--- Start of Exercise materials ---

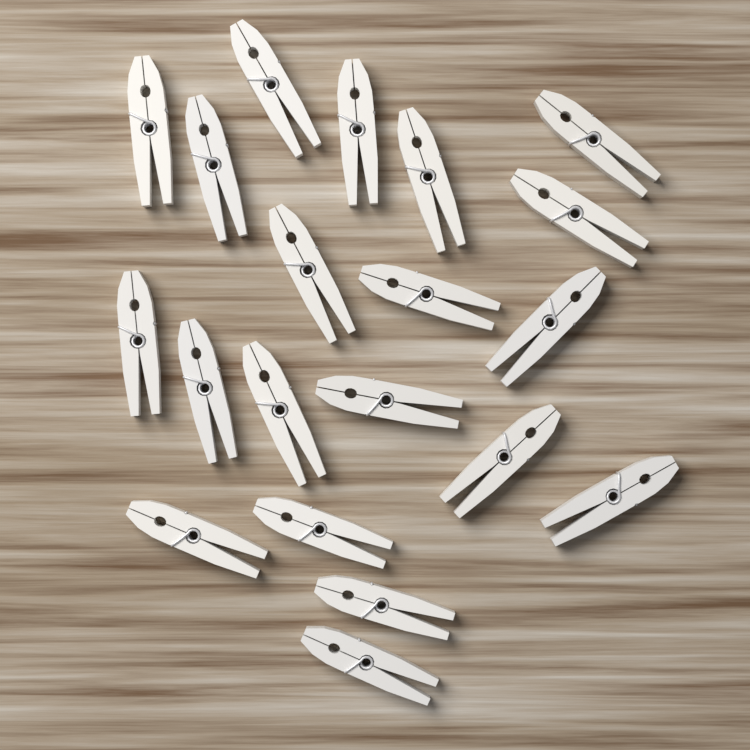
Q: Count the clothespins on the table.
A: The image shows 20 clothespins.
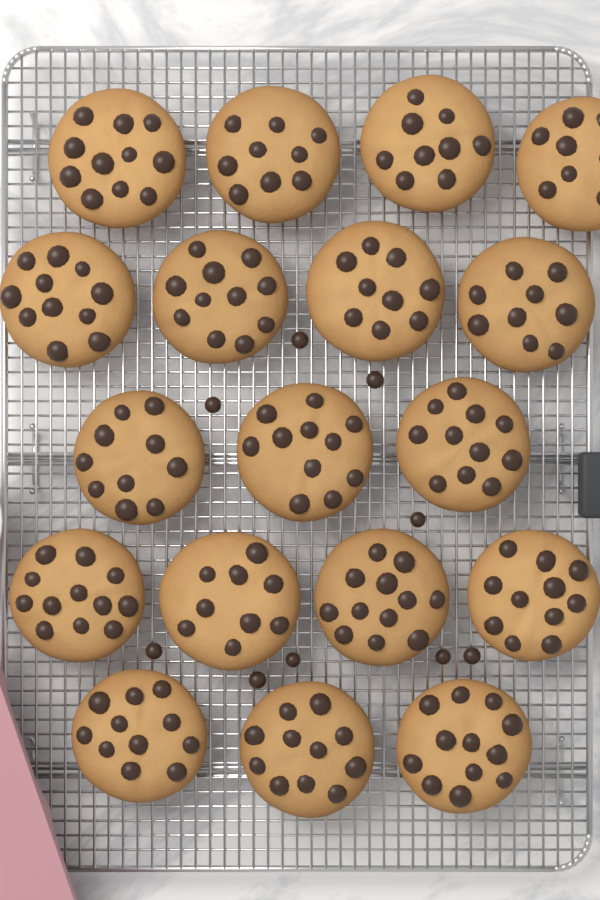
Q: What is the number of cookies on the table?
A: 18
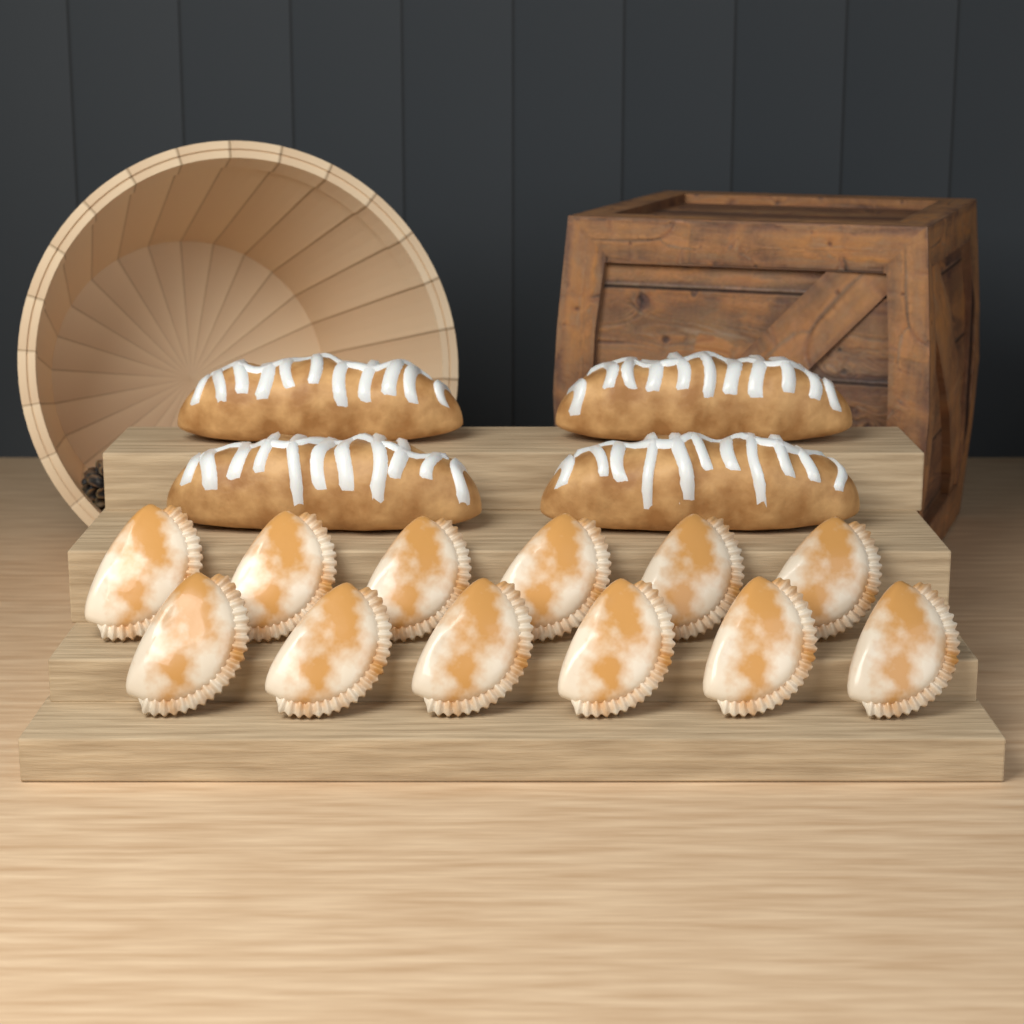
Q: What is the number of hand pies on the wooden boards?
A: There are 12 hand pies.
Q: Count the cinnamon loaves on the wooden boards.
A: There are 4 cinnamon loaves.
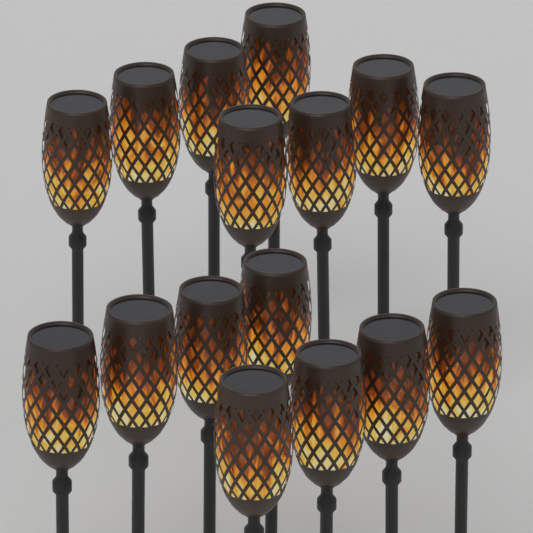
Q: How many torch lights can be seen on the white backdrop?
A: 16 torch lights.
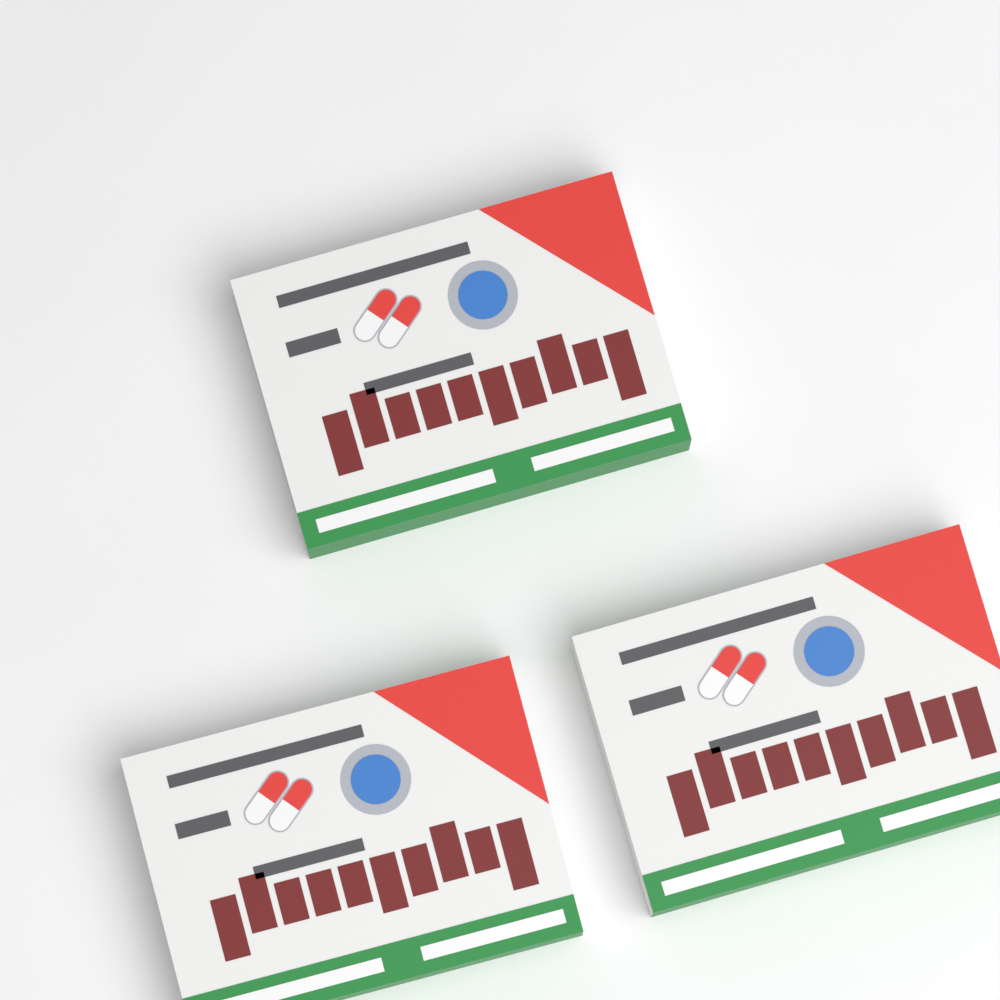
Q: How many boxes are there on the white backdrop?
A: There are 3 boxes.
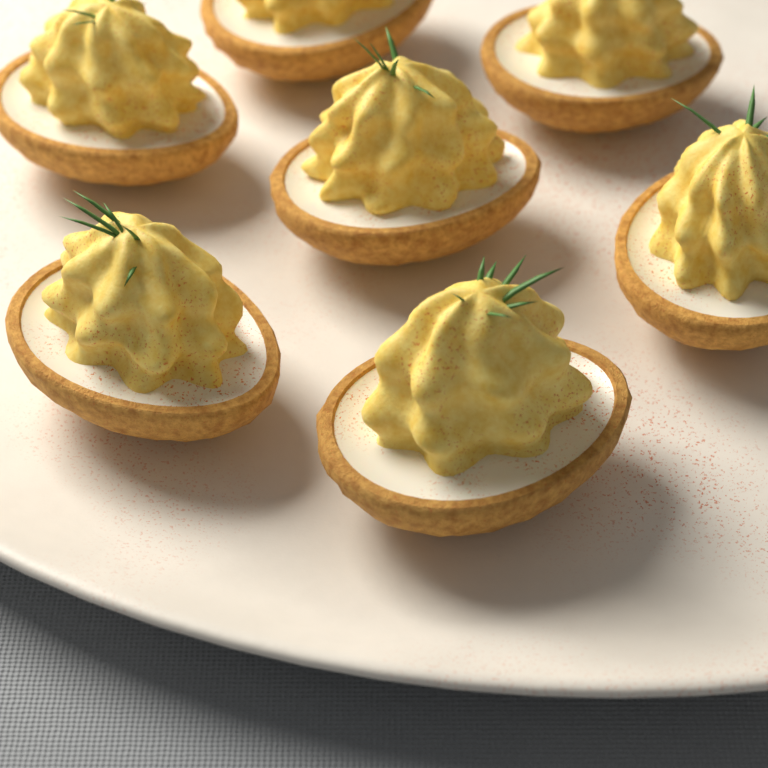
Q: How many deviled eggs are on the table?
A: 7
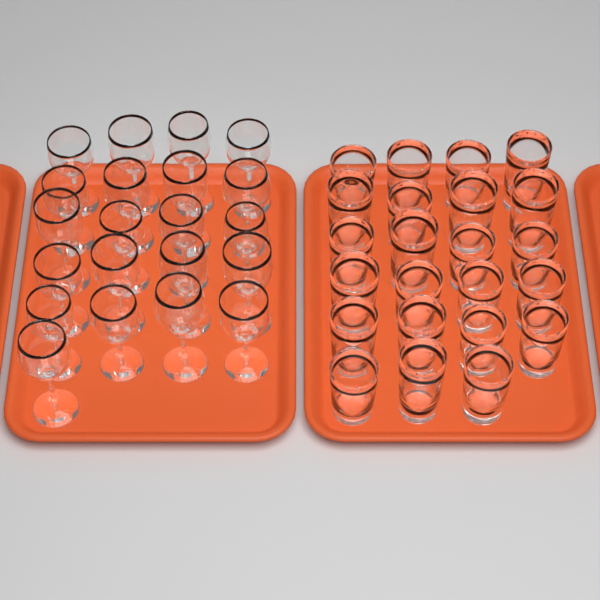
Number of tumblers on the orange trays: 23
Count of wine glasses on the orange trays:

--- End of Exercise materials ---

** Short problem **
Find each line in the material above that contains the string "boards" and copy those lines in full.

** Task result **
Q: What is the number of hand pies on the wooden boards?
Q: Count the cinnamon loaves on the wooden boards.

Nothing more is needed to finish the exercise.